**ACTIVIDAD 1:**
En el texto sobre las elecciones en Ecuador, ¿quién encabezó la misión de observación de la Unión Europea?
**ACTIVIDAD 2:**
Vuelve a escribir el pasaje del texto sobre las elecciones en Ecuador que empieza con "El jefe de la" y sigue hasta "electorales y judiciales.", y cambia "narcotráfico" por "crimen organizado".

**TEXTO:**
▼

Observadores internacionales, como la Unión Europea y la OEA, han respaldado la transparencia y legitimidad del proceso electoral.
El jefe de la misión de la UE, Gabriel Mato, afirmó que las elecciones fueron "transparentes, bien organizadas y pacíficas".
La OEA coincidió en que los comicios se desarrollaron sin irregularidades generalizadas que pudieran alterar los resultados.
Daniel Noboa, de 37 años, hijo del empresario Álvaro Noboa, se presentó como una opción de mano dura frente al narcotráfico y la violencia.
Su campaña se vio reforzada por el temor al retorno del correísmo y por medidas como el estado de excepción.
Noboa planea impulsar una Asamblea Constituyente para reformar la Constitución de 2008, en el contexto de la violencia en el país.
Luisa González, respaldada por el expresidente Rafael Correa, rechazó los resultados y denunció fraude, solicitando un recuento de votos.
Sin embargo, no aportó pruebas concretas, y sus denuncias fueron desestimadas por las autoridades electorales y judiciales.
La contundente victoria de Noboa pone en duda la viabilidad de las denuncias de fraude y plantea un nuevo escenario político en Ecuador.

▲

**Fragmentos de datos:**
▼

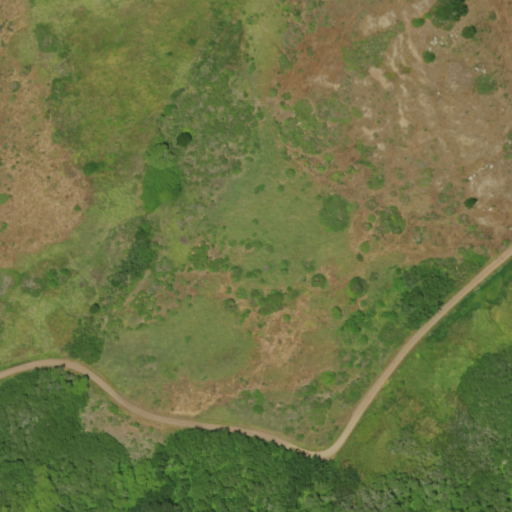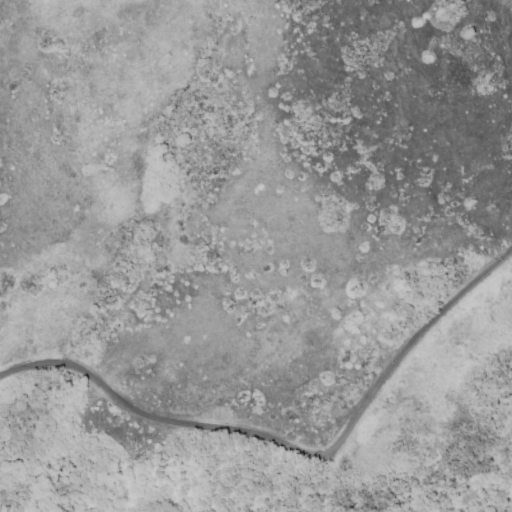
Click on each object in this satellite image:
road: (413, 346)
road: (156, 422)
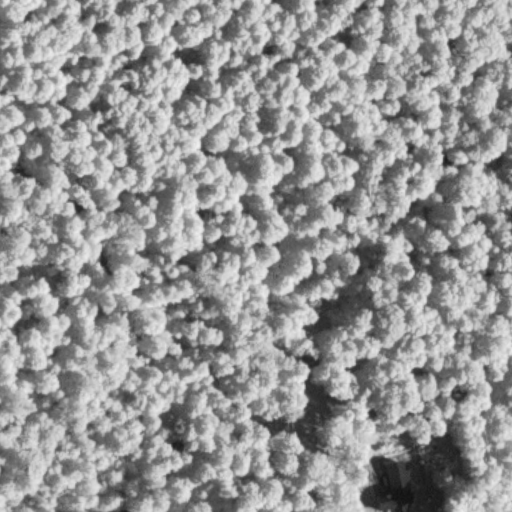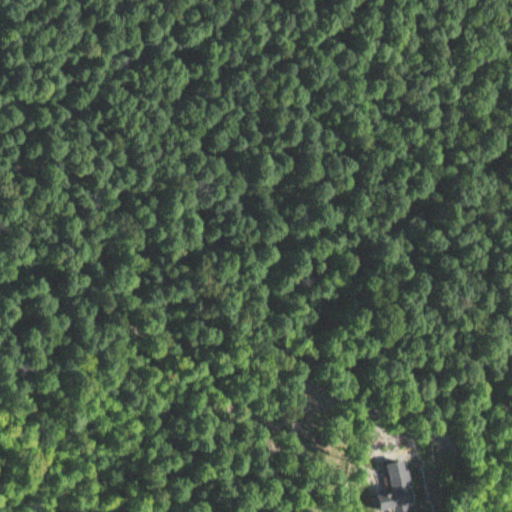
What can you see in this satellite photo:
building: (393, 489)
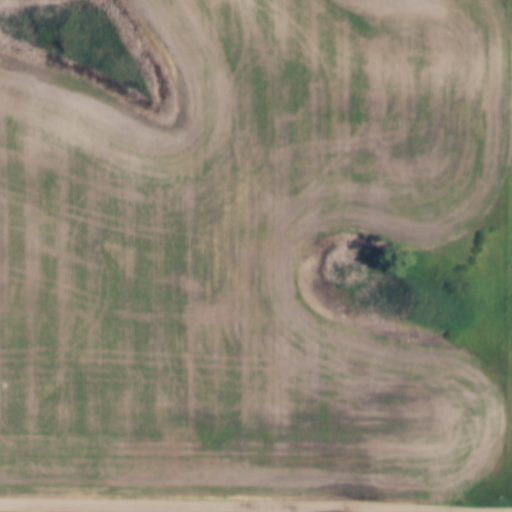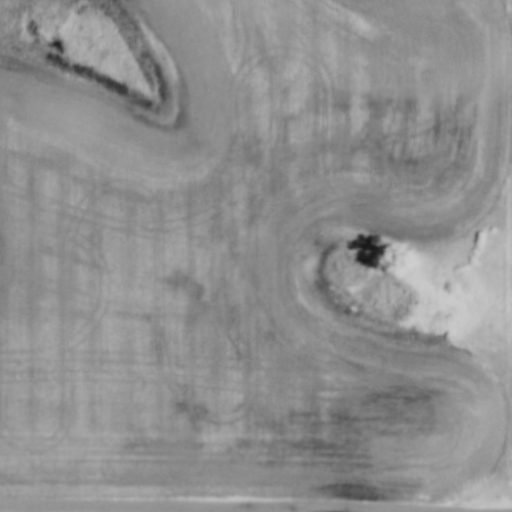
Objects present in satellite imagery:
road: (256, 502)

▲

**RESPUESTA 1:**
Gabriel Mato.

**RESPUESTA 2:**
El jefe de la misión de la UE, Gabriel Mato, afirmó que las elecciones fueron "transparentes, bien organizadas y pacíficas".
La OEA coincidió en que los comicios se desarrollaron sin irregularidades generalizadas que pudieran alterar los resultados.
Daniel Noboa, de 37 años, hijo del empresario Álvaro Noboa, se presentó como una opción de mano dura frente al crimen organizado y la violencia.
Su campaña se vio reforzada por el temor al retorno del correísmo y por medidas como el estado de excepción.
Noboa planea impulsar una Asamblea Constituyente para reformar la Constitución de 2008, en el contexto de la violencia en el país.
Luisa González, respaldada por el expresidente Rafael Correa, rechazó los resultados y denunció fraude, solicitando un recuento de votos.
Sin embargo, no aportó pruebas concretas, y sus denuncias fueron desestimadas por las autoridades electorales y judiciales.